What Do Modern Scholars Think of Madame Blavatsky's Work?

I know the Nazi’s were big fans of her writings, but considering that the Nazi’s were nutbags, I have to wonder if anyone else thinks that she did valid work. Is she simply a flake, whose remembered solely because some of the evilest folks to walk the face of the earth seized upon her writings as justifications for their own brutality? Or is she a serious writer/thinker who had the misfortune of having the bad guys twisting her work into the force behind darkest hours of human history?

Generally, she’s simply recognized as a flake. I don’t know anyone who pays a lot of attention to the fact that some Nazis might have borrowed some of her stuff. She is mostly considered a rather harmless kook. Martin Gardner’s Fads and Fallacies in the Name of Science mentions her and the Theosophists a few times in passing, but does not dwell on her. L. Sprague de Camp has a good laugh at her in his Ancinet Engineers and his book on Atlantis (the title of which I forget), but I have never seen anyone blame her for the fact that the Nazis were stupid enough to believe some Theosophist tripe.

As it happens, my grandfather wrote a book on Theosophy, and published many papers on Blavatsky. He and I talked frequently. I’d never heard of the Nazis being fond of her work. In general, they avoided anything that implied morality and personal responsibility.

As to whether she was a flake – sigh – well, it’s very complicated. She spurred many (extremely) intelligent people to contemplate their spiritual side.

What would you like to know? I’m not an expert, but I did go to “Theosophy School” for some years as a child.

L. Sprague de Camp’s book is Lost Continents, and it’s well worth reading. I have some other good books about Blavatsky and the Theosophists at home, but I can’t recall the titles. There is evidence that Blavatsky herself didn’t believe a lot of what she said, and it sounds pretty flaky to me.

One thing that’s annoying is that the Theosophists really messed up Western perceptions of Buddhism. Although some of them did some nice work (like Col. Olcott’s “Buddhist Catechism”), they also managed to promulgate some off-the-wall notions that aren’t really sound Buddhism at all. I was appalled to find that some of these had crept into the otherwise respectable book Buddhism by Christmas Humphreys, part of the Pelican series on Religion.

The Theosophists are still around, although their numbers are decreased. I once had the horrible experience of speaking at length about how absurd the Theosophical beliefs were to someone who, I later learned, had been raised in a Theosophical household. It was hard to look them in the eye later. What were the odds I’d run into one?

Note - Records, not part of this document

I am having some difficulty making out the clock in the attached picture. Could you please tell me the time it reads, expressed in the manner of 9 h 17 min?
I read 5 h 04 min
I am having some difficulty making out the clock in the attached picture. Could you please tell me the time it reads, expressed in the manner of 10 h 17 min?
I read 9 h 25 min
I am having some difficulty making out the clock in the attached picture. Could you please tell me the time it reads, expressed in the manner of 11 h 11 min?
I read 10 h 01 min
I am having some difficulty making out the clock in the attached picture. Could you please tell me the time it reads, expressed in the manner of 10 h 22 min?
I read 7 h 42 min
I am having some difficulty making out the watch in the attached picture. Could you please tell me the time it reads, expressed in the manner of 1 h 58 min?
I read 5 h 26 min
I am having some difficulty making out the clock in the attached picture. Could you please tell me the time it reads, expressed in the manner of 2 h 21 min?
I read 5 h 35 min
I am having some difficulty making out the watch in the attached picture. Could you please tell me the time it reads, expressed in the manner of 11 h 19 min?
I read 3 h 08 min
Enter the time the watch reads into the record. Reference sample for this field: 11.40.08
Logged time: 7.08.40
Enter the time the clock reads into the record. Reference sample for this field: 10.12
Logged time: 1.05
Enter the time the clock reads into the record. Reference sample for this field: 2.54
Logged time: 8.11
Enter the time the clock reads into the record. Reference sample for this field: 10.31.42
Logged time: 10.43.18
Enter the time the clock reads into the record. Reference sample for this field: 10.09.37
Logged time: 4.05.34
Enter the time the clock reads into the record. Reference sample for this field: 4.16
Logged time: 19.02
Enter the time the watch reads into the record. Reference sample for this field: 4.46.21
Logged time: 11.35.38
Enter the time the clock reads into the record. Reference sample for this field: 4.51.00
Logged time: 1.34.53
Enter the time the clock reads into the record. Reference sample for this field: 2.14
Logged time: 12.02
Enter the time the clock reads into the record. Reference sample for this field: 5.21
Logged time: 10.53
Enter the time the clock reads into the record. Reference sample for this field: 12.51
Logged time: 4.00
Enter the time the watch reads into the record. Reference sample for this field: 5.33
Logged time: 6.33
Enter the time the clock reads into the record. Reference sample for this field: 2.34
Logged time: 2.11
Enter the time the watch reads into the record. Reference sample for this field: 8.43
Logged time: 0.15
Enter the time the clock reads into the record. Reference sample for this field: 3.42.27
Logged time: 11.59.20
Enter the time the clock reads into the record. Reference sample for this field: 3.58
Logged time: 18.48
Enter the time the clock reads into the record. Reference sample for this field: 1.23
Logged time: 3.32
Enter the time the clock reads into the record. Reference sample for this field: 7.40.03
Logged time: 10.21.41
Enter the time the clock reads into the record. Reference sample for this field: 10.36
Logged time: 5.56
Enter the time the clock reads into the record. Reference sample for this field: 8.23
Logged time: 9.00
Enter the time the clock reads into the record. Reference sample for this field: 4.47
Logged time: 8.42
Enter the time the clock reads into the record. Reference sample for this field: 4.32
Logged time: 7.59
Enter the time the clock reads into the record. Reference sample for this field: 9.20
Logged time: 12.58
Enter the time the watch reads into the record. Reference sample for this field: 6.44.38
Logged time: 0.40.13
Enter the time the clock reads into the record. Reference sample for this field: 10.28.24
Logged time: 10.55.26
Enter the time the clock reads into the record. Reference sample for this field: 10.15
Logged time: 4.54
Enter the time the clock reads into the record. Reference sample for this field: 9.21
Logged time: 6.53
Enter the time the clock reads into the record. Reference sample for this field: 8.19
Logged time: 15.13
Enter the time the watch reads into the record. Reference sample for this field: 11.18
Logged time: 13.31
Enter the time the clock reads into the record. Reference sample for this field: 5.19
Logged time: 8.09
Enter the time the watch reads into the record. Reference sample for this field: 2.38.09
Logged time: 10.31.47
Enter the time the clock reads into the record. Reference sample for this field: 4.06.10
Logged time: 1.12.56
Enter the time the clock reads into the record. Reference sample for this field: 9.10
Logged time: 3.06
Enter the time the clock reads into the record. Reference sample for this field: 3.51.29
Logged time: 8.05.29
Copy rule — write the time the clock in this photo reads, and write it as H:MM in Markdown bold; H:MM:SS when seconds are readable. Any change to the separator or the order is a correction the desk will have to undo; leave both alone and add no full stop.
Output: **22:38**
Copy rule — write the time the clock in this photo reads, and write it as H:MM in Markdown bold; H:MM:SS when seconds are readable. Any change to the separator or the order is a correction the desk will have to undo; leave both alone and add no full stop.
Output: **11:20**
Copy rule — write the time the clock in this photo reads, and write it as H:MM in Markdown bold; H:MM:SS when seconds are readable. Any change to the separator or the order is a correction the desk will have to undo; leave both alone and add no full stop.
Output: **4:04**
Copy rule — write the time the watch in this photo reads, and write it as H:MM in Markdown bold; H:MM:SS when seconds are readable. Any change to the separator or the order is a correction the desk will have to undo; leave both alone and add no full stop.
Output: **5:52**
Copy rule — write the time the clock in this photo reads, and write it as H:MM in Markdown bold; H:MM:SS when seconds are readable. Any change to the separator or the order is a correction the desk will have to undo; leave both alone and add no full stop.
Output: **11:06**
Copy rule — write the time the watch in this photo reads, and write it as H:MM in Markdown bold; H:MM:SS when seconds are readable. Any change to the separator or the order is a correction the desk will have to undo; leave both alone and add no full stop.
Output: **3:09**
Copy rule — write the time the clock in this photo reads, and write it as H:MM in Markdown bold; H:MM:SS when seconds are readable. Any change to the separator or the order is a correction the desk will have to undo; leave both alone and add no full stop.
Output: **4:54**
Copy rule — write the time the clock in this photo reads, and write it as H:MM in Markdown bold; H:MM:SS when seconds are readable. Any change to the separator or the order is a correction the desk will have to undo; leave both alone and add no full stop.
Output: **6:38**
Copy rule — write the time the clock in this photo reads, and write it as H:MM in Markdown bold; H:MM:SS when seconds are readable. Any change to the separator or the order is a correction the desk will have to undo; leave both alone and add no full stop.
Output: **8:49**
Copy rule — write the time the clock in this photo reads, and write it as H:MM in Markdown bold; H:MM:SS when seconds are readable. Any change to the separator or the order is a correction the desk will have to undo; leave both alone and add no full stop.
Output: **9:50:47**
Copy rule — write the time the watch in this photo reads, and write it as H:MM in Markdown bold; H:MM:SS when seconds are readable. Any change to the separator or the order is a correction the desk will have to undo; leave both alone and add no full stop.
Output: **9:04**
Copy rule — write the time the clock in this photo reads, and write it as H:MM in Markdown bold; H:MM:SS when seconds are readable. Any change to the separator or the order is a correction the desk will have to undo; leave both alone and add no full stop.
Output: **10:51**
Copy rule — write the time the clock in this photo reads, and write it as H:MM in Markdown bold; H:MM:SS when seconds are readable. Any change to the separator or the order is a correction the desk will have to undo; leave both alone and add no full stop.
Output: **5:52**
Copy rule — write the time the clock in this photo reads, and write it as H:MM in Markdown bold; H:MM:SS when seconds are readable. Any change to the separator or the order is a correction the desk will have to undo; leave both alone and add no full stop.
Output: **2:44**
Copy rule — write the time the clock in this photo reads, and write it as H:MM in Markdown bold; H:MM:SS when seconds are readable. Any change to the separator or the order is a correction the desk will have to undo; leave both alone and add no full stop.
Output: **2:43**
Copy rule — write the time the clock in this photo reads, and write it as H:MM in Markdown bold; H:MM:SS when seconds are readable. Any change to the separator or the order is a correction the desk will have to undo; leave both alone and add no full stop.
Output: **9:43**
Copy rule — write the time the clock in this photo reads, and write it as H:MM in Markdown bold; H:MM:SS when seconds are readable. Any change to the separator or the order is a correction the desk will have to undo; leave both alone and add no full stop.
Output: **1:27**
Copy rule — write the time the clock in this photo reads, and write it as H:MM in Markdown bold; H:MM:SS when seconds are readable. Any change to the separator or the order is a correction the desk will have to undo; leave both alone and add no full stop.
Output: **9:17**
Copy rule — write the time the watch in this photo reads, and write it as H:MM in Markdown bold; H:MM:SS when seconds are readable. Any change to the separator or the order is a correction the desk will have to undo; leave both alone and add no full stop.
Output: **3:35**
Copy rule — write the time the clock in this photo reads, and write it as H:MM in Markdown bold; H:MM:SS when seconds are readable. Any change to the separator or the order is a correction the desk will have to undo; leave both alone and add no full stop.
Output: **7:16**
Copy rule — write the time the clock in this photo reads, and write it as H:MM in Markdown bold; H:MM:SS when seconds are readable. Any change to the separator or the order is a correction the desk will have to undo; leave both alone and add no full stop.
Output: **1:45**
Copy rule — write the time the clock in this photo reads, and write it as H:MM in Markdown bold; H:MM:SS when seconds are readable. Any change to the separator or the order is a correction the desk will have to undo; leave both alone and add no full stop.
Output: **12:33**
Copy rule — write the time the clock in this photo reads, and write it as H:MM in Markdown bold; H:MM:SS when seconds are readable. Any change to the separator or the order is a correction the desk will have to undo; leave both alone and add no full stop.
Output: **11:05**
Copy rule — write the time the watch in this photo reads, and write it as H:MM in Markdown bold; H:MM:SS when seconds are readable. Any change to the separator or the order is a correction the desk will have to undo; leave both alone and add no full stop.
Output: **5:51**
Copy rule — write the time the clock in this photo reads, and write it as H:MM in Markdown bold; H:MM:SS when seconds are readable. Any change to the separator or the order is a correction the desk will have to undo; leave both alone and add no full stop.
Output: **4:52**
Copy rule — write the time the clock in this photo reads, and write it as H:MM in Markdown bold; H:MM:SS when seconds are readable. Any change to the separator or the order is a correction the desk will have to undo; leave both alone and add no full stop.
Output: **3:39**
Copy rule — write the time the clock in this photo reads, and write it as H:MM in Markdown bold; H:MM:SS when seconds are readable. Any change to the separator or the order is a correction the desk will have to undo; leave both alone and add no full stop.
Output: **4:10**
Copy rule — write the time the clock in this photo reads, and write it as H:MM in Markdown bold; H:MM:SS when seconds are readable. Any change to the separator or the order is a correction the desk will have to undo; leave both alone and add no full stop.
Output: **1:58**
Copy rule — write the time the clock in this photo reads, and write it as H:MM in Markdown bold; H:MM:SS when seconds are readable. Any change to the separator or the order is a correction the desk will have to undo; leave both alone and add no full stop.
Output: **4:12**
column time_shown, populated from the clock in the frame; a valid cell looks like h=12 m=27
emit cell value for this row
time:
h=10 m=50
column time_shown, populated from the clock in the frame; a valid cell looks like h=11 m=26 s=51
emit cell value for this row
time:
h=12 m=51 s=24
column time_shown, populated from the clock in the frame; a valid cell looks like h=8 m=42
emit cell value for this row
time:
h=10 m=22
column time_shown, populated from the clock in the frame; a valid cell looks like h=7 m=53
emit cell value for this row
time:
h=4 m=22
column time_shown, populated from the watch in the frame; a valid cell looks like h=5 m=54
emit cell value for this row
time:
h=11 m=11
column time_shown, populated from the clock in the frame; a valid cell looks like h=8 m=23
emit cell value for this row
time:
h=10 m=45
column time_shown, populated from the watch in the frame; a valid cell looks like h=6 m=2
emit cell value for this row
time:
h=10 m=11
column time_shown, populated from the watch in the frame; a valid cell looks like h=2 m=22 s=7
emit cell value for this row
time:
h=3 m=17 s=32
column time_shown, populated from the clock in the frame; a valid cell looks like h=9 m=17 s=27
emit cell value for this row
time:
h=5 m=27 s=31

AFAIK, the Nazis didn’t directly subscribe to her specific ideas, but the whole late 19th Century general occultist type schools of thought and the ideas about secret/lost knowledge from ancient tribes (races) of masters of some sort had a powerful influence on Nazi theology/philosophy as practiced by some of the high leaders such as Himmler.

IIRC Blavatsky believed or stated she’d got some or all of her special knowledge from “masters” she’d met during her alleged travels in Tibet; Himmler later sent some expeditons there to seek out these masters and their knowledge. Himmler also had a whole pseudo-anthropoligical department dedicated to rediscovering the heritage of these lost masters, who were supposed to be the founders of the Aryan master race.